The East End background, portrayed with a Dickensian relish, is familiar from Sinclair's earlier attempts to mix bookishness with a sub-culture of random violence. 'Disbelief hung over the dead hamlets like a fog of congenital embarrassment.' The psychopathic wrecking proves to be only a case in point, however. Drage-Bell is also a kind of junkie, who gets his kicks from the works of a forgotten writer called William Hope Hodgson. Sileen becomes the caretaker of Drage-Bell's explosive secrets, and is dispatched to Oxford to look for evidence of the systematic destruction of Hodgson's writing by a don who has a manuscript which purports to be a sequel to Hodgson's weird horror tale, The House on the Borderland.
The encounter precipitates a journey to Cambridge, using leylines, back to London by the River Lea, and finally to the barren landscape of the West of Ireland, where Sileen becomes entangled in the more unlikely elements of Drage- Bell's Borderland vision: namely, fanaticism, obsession and impending cataclysm.

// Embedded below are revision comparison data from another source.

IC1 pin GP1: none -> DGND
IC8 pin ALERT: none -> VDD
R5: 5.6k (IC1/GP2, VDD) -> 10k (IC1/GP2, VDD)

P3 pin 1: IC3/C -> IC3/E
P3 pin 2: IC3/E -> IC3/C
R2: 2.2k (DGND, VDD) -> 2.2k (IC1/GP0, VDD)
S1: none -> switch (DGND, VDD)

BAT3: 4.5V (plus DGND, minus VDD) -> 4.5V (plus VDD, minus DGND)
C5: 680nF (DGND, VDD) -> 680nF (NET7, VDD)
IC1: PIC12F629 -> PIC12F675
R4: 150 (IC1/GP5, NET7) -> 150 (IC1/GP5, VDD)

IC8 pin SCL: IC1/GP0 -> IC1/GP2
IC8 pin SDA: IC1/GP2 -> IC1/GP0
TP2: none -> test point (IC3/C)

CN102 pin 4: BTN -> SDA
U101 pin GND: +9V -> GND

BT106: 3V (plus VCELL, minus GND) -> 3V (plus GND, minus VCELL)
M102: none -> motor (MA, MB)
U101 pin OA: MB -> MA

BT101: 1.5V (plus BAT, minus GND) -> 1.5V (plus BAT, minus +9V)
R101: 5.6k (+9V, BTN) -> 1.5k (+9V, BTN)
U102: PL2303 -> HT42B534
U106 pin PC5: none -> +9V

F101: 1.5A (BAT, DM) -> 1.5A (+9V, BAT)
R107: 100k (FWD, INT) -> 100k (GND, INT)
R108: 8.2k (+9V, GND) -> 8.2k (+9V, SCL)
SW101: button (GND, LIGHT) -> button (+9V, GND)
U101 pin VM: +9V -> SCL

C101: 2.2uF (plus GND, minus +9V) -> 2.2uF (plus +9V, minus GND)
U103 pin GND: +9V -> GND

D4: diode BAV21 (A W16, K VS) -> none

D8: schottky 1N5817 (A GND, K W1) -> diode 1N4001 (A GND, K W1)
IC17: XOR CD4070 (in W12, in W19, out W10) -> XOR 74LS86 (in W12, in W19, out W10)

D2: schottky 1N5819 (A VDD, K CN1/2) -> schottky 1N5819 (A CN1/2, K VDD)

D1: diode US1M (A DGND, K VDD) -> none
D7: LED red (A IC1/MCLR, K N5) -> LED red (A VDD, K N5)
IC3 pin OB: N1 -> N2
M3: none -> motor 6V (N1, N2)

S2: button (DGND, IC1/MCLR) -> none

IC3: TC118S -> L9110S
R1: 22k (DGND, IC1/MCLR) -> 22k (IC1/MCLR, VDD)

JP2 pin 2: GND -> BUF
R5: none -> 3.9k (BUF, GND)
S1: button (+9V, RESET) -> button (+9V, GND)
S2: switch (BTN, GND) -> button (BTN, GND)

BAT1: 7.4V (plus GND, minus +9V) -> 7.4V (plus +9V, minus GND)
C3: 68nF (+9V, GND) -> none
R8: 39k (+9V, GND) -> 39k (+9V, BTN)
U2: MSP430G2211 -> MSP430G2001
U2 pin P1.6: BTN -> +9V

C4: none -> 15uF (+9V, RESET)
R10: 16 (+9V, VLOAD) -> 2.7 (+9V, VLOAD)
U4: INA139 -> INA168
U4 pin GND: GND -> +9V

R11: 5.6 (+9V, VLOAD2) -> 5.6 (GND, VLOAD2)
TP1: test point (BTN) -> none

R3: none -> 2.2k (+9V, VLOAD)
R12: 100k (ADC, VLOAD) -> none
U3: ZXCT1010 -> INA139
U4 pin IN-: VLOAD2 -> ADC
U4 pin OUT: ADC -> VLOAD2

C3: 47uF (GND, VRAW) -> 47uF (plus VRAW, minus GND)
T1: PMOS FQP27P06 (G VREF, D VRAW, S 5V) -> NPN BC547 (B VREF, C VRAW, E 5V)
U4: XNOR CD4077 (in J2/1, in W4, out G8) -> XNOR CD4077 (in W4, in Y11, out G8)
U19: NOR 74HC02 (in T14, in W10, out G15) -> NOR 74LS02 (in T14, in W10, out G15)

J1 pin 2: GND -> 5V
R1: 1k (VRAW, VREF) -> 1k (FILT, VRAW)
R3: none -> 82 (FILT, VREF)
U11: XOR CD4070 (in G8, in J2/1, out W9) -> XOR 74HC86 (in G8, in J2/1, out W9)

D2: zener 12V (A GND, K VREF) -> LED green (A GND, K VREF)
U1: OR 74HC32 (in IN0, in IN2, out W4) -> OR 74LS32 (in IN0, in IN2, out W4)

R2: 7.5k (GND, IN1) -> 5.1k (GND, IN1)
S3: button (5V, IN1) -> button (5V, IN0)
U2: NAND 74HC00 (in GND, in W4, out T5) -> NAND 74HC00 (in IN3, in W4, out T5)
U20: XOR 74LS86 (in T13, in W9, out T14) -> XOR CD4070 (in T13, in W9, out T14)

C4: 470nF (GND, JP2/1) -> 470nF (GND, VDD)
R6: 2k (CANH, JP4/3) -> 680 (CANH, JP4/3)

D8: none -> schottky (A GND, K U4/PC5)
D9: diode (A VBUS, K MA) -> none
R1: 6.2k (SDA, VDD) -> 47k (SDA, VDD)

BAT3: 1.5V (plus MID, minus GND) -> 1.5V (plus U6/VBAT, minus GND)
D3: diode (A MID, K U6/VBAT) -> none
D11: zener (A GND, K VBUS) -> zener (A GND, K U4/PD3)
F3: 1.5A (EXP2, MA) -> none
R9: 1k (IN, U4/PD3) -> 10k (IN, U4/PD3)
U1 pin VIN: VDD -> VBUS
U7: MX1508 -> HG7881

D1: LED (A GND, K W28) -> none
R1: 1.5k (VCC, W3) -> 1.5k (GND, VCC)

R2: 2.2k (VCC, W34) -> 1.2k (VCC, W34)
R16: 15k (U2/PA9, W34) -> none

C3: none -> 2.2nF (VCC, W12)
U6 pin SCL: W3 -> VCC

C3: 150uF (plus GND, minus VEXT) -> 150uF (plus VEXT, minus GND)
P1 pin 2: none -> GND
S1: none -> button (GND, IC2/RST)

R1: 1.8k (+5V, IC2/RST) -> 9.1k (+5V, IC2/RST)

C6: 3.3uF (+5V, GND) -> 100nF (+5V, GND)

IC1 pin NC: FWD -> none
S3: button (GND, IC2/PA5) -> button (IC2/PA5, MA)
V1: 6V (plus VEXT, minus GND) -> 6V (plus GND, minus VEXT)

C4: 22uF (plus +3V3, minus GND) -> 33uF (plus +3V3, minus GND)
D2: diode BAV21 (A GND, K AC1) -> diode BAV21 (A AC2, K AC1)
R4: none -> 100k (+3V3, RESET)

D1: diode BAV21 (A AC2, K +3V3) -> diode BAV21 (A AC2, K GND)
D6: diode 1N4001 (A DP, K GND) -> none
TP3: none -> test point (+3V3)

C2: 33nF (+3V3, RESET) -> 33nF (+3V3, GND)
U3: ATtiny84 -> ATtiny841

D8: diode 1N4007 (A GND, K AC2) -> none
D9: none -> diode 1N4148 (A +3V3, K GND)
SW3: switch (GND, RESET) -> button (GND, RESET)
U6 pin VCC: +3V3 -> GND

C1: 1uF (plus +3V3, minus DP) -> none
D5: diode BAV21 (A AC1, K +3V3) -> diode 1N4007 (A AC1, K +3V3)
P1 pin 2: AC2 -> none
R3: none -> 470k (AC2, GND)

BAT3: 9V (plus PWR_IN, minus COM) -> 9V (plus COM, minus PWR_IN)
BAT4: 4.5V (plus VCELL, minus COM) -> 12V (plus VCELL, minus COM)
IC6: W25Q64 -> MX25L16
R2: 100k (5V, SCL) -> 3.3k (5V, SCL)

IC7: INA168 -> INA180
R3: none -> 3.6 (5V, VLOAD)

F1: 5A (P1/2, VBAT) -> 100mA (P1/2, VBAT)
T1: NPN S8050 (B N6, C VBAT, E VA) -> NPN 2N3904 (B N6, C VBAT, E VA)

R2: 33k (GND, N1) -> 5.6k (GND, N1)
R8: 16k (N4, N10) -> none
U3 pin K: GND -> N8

Sileen's journey - and by extension, the narrative itself - is a web of eerie coincidences, a tragicomic jeu d'esprit stuffed with obscure references and musings, and ready-annotated with Swedenborgian marginalia that rise up in angry chatter to comment on the text. Though often celebrated for his fancy prose, Sinclair is acutely conscious of the inadequacy of language. He is fond of vague, all-purpose words like 'thing' or 'stuff' to gesture at some concept that he doesn't want, or doesn't feel able, to particularise. Instead, he suggests, invokes, elicits, tantalises.
His gift for elegant, deadpan incongruity often seems muted here by a puzzled diffidence, and Radon Daughters will no doubt be regarded by many as an academic novel. But it is more like a thriller on the unlikely subject of books ranging from obscure treatises to New Age fluff. Of course, Sinclair is naturally a diffuse writer, and he draws out his impressionistic imaginings sometimes to irritating length. This is inevitable in a way. A fiction intent on following out the author's private trains of association plays for high stakes. The associated imagery that the writer spins out may reverberate on the deepest level of the reader's spiritual being, or fall flat and lie as dead words on the page. At least, in the trance of linguistic close scrutiny that Radon Daughters induces, it's always possible for the reader to pass over sections of language that he finds unduly obtuse, picking up again when the road becomes less rocky and the novelist reverts to satirical comedy whose send-up of literary practice is itself a lesson in how to write, read and love books.